Dünya çapında vicdanın sesi olmayı başaran bir liderimiz var. Nerede bir insanlık dramı, krizi, faciası yaşansa ilk ses veren Cumhurbaşkanımız Erdoğan oluyor.
Başka liderler siyasi hesaplar, maddi kaygılar, ideolojik pozisyonlar, coğrafi uzaklıklar gibi birçok sebepten dolayı ses vermekten uzak dururken sadece insaniyet namına konuşan bir liderin olması dünya için büyük bir şanstır. Kimin kime yaptığına bakmadan darbeye darbe diyebilen, mazluma dinine-ırkına bakmadan sahip çıkan, yakın uzak demeden her insanlık dramına duyarlılık gösterebilen bir lider…
Kimileri diyor ki, ‘konuşmaktan öte ne yapıyoruz?”
Arakan krizinde de, Gazze olayında da, Suriyeli ve Iraklı göçmenler meselesinde de, Sudan’dan Somali’ye kadar açlık sorununda da Erdoğan hem ses vermiş, hem taşın altına elini koyarak somut adımlar atmıştır. Türkiye bugün insani yardımda dünya genelinde ilk sıralarda yer alıyor. Hiçbir söylem havada kalmıyor, hiçbir çıkış desteksiz olmuyor, hiçbir tepki somut adımsız bırakılmıyor…
BM’yi ve İslam İşbirliği Teşkilatını harekete geçiren, ilgili tüm devletlerin başkanlarıyla konuşan, diplomasiyi ayağa kaldıran Erdoğan’dır.
Konuyu dünyanın gündemine taşıyarak farkındalık, duyarlılık ve inisiyatif oluşturan Erdoğan’dır.
Kimileri diyor ki, “Dünyanın diğer ucunda yaşananlardan bize ne?”
Myanmar Müslümanları Balkan Savaşında Türkiye’nin yardımına koşan, kıt kanaat biriktirdiklerini kardeş Türk halkına gönderen bir millettir. Hicaz demiryolunun yapımında Endonezya’dan Singapur’a, Myanmar’dan Tunus’a kadar birçok ülkedeki Müslümanlar yardımda bulunmuştur.
Bizim 34 ülkede 74 şehitliğimiz bulunuyor. Bunların içinde Myanmar da var. Türk askeri dünya barışı ve insanlık adına Güney Kore’ye de gitmiş, Japonya’ya da, Ukrayna’ya da…
Bu bir vizyondur, bir büyük devlet ufkudur…
Endonezya’nın Açe adasındaki insanlar niçin Türkiye’yi yakından takip edip, gönül bağı duyarlar? Çünkü 1538’de Osmanlı, buraya askerini göndermiş. Kanuni ve II. Selim de bu yardımları devam ettirmiş.
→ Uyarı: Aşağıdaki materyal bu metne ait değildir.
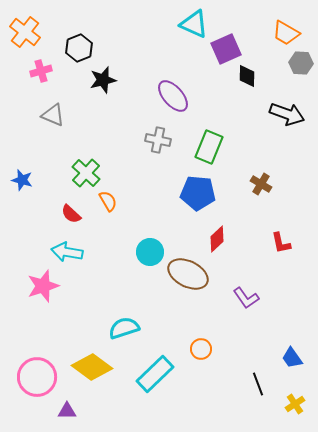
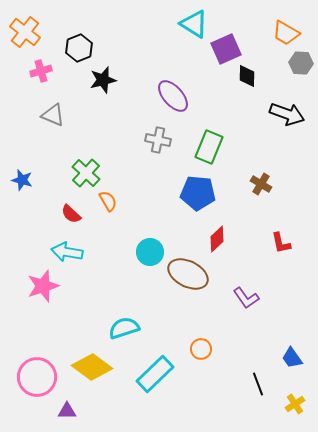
cyan triangle: rotated 8 degrees clockwise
Osmanlı bir zamanlar İrlanda’ya da, Fransa’ya da, ABD’ye de askeri yardımda bulunmuş… İnsani yardımların ise dört bir kıtada olduğunu biliyoruz.
Türkiye TİKA, AFAD, Kızılay gibi marka kuruluşlarıyla ve sivil toplum gücüyle insani dram yaşanan her yere katkıda bulunmaya çalışıyor. Afrika’ya küresel hegemonya mantığıyla yaklaşan süper güçlere karşın Türkiye tamamen ‘insani duyarlılık’la misyon yükleniyor.
Cumhurbaşkanımızın eşi Emine Erdoğan’ın Bangladeş’e sığınan Arakanlı Müslümanları ziyaret edip yardım dağıtması, duyarlılığımızın söylem düzeyinde kalmadığını gösterdi.
Emine Hanım, hem insani yardıma vurgu yaptı, hem sorunun siyasi çözümüne parmak bastı.Cumhurbaşkanımız Erdoğan’ın Myanmar Devlet Başkanıyla görüşmesindeki siyasi ve diplomatik çözüm vurgusu da önemliydi.
Tarihin bugünkü insanlar üzerine bıraktığı bir sorun bu… Geçmişten devralınan bu tür sorunların siyasi çözüme kavuşturulmaması insani krizler üretiyor. Her kriz ise öncelikle çocukları, kadınları ve yaşlıları vuruyor.
Ümmetin yetimleri, mağdurları, mazlumlarınasahip çıkmak da insan odaklı bir liderliğe kalıyor. Bu yüzden Erdoğan tarzı bir liderlik insanlık vicdanının devreye girmesi açısından büyük önem taşıyor.